A federal appeals court has unanimously ruled that Donald Trump can be put on trial for trying to stay in power after losing the 2020 election, rejecting Trump’s sweeping claim of presidential power that one judge feared could allow for political assassinations. “For the purpose of this criminal case, former President Trump has become citizen Trump, with all of the defenses of any other criminal defendant. But any executive immunity that may have protected him while he served as President no longer protects him against this prosecution,” the panel of three judges wrote.
Trump has already indicated he plans to ask the full U.S. Court of Appeals for the D.C. Circuit and the U.S. Supreme Court to review the ruling. While his legal arguments keep failing in court, even rulings against him aid his goal of delaying any federal trial in D.C. until after the presidential election.

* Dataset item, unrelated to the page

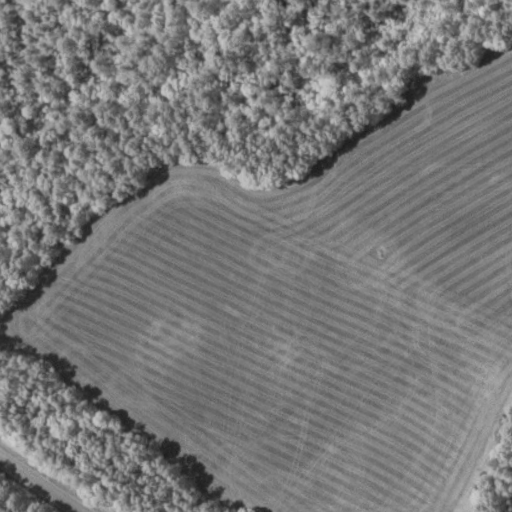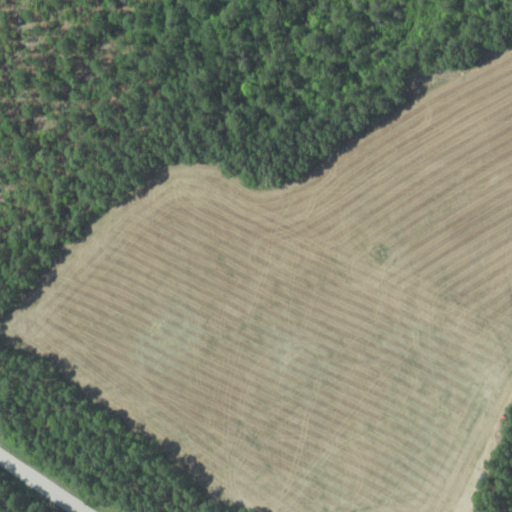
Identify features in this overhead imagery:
road: (41, 483)
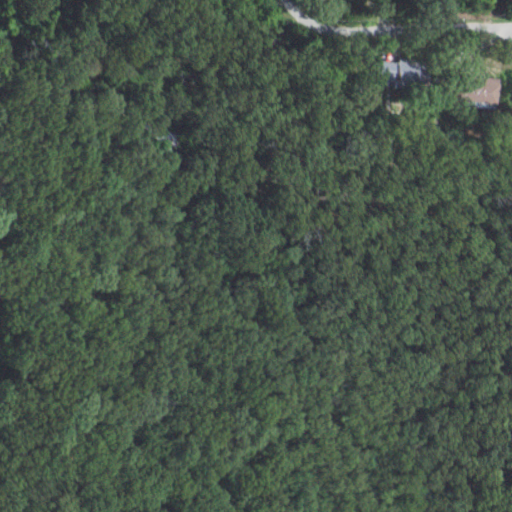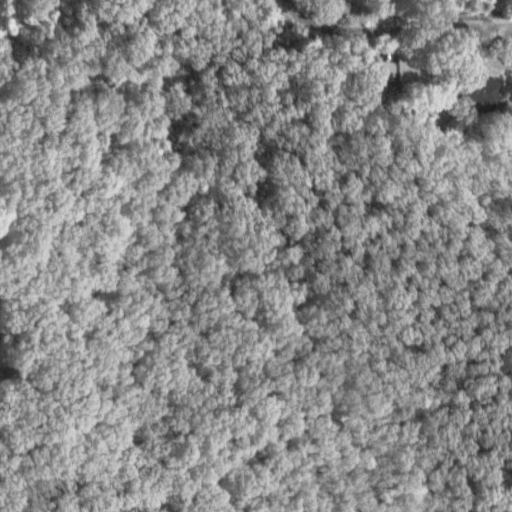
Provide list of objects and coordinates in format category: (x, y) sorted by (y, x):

That trial had been scheduled for March 4, one of four criminal prosecutions Trump faces while simultaneously campaigning to regain the White House. But it was delayed last week, while the appeals process on the immunity issue continued Trump remains the leading Republican candidate in the 2024 presidential election, having handily defeated his rivals in the Iowa caucuses and New Hampshire primary.

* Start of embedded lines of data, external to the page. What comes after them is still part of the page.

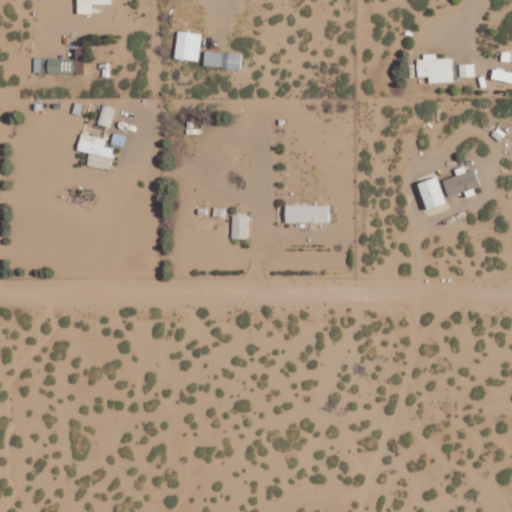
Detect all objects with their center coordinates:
building: (87, 5)
building: (187, 45)
building: (221, 59)
building: (434, 68)
building: (466, 69)
building: (105, 115)
building: (95, 151)
building: (460, 182)
building: (431, 192)
building: (306, 213)
building: (239, 226)
road: (420, 256)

The Justice Department has long held that a current president cannot be prosecuted. But Trump raised the novel claim that former presidents cannot either, at least for actions related to their official duties, unless impeached and convicted by Congress first. Having been acquitted by the Senate of inciting the Jan. 6, 2021, insurrection, Trump said that to try him in federal court would be a double jeopardy violation.